Bill Peterson: The people in the field seem to be adjusting faster than those of us in the corner office. There was a big accident on I-95 in Baltimore. WMAR literally got it on its Web site almost instantly because a photographer snapped a couple of shots with his cell phone, sent it to YouTube and from YouTube put it on the Web site.
Q: What role do you see for citizen journalists in the future of news?
Bill Peterson: They fit in. There will have to be some people in the newsroom who vet that material to make sure that it is what it appears to be and that it's legitimate.
Even now, I look out from my desk and watch some of the CNN coverage. If there's a big breaking news story, often some of the first video it will be using is from people in the field who happened to snap off a few digital images and send them in.
Q: Do you think there will be stories that get told better with HD or stories that would not have been told at all without it?
Bill Peterson: I don't know that they will be told better, but I think from a viewing standpoint, there are stories that can be more compelling. One always pops to my mind. I can remember sometime in the spring after WRAL introduced local HD news, there was an average story being done; it would have been two-thirds down the list in the morning meeting. The state government was making an effort to acquire and fix up some historical buildings near the capital. They were originally residences. It was a fairly vanilla story.

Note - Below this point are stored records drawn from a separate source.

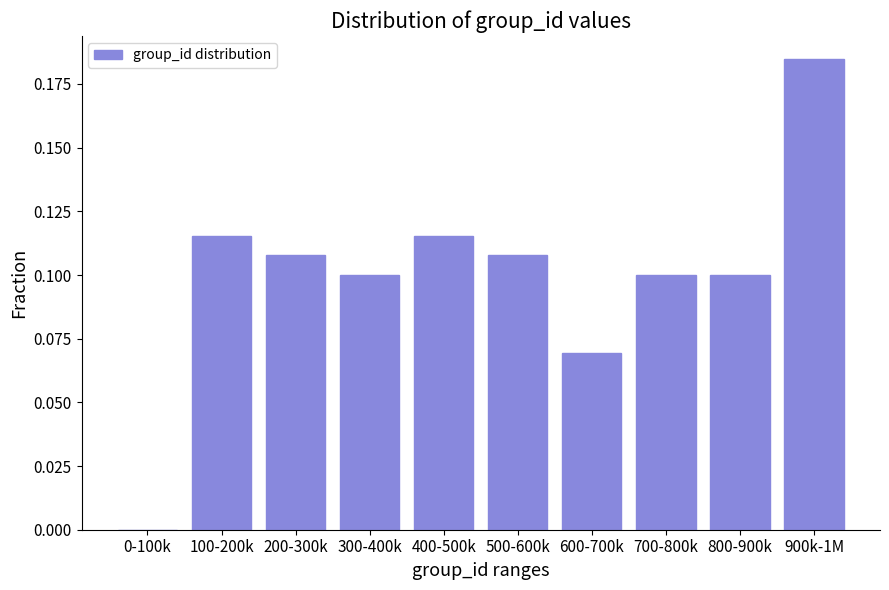

The chart shows a value of 0.1 at 200-300k. True or false?

True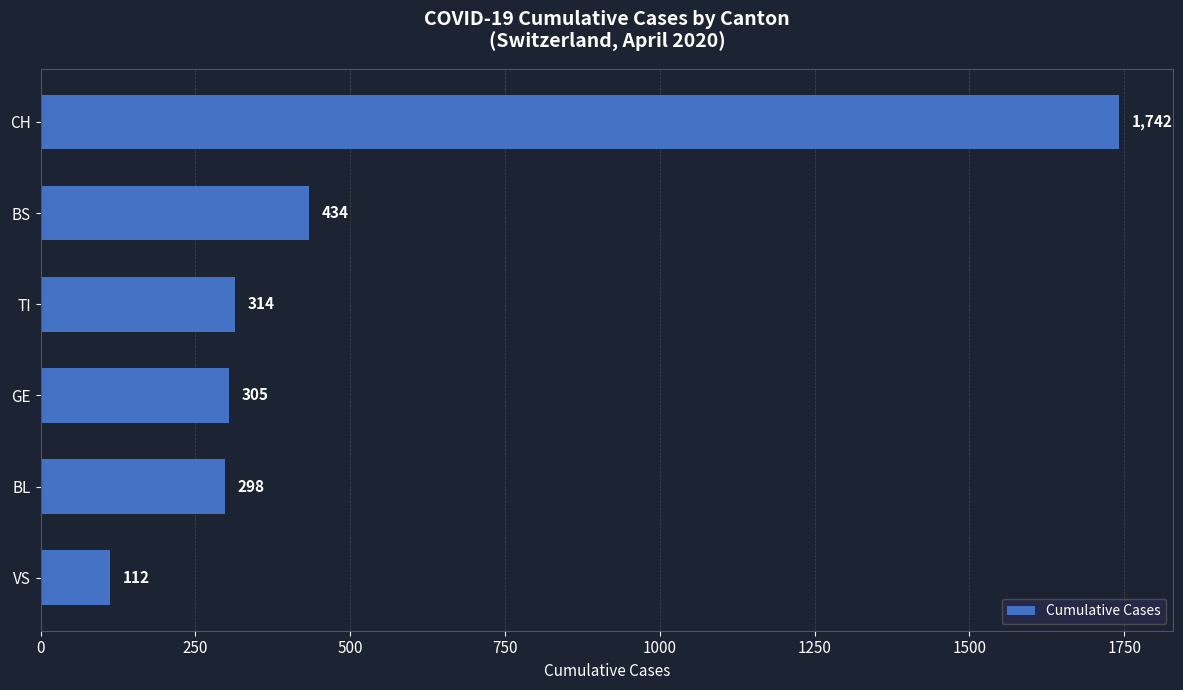

What is the difference between the second highest and minimum values?

322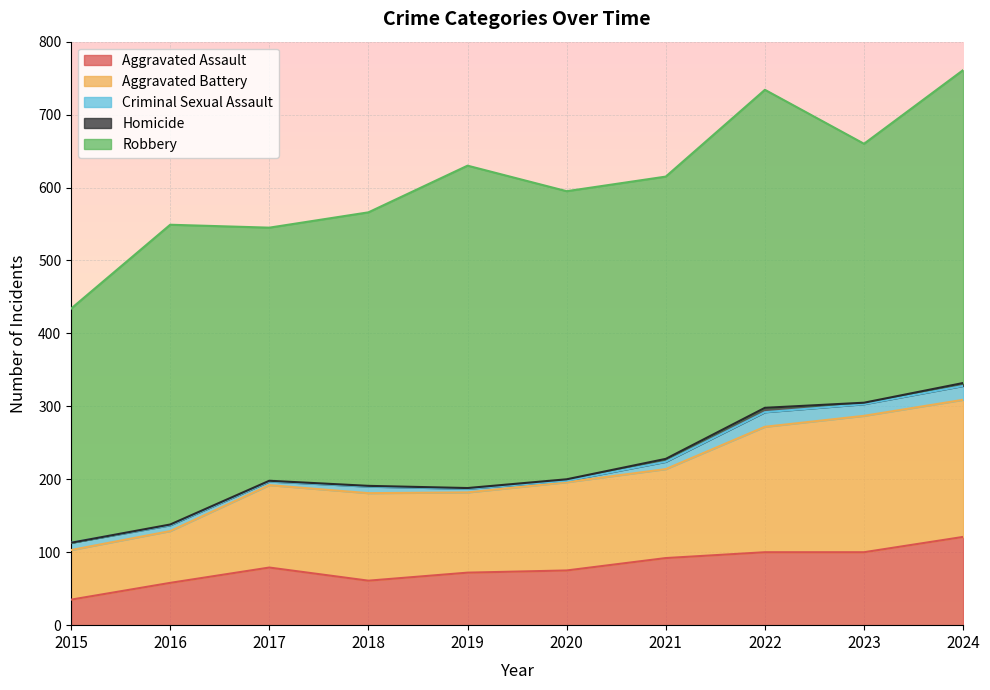

The Criminal Sexual Assault series shows 2 at 2020. True or false?

True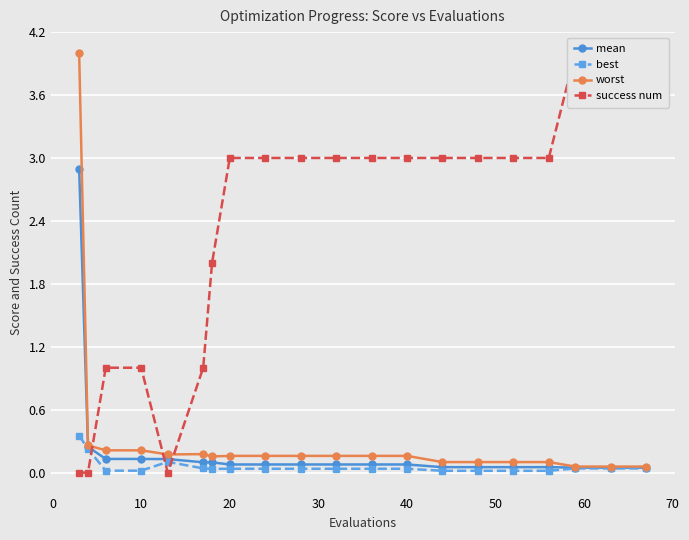

The value of mean at 10 is 0.1. True or false?

True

Well, the video of these grand old homes in high definition was just amazing. You became so interested in the video of these structures that a story that in standard definition would be interesting was simply jaw-dropping in high definition.
Q: What tips can you offer others as they plan for the future?
Bill Peterson: There still is so much happening that to be drawing a line in the sand in mid-October 2007 and be saying that this is where the future is and this is where we're going, that's trying to be clairvoyant, and that's pretty dangerous.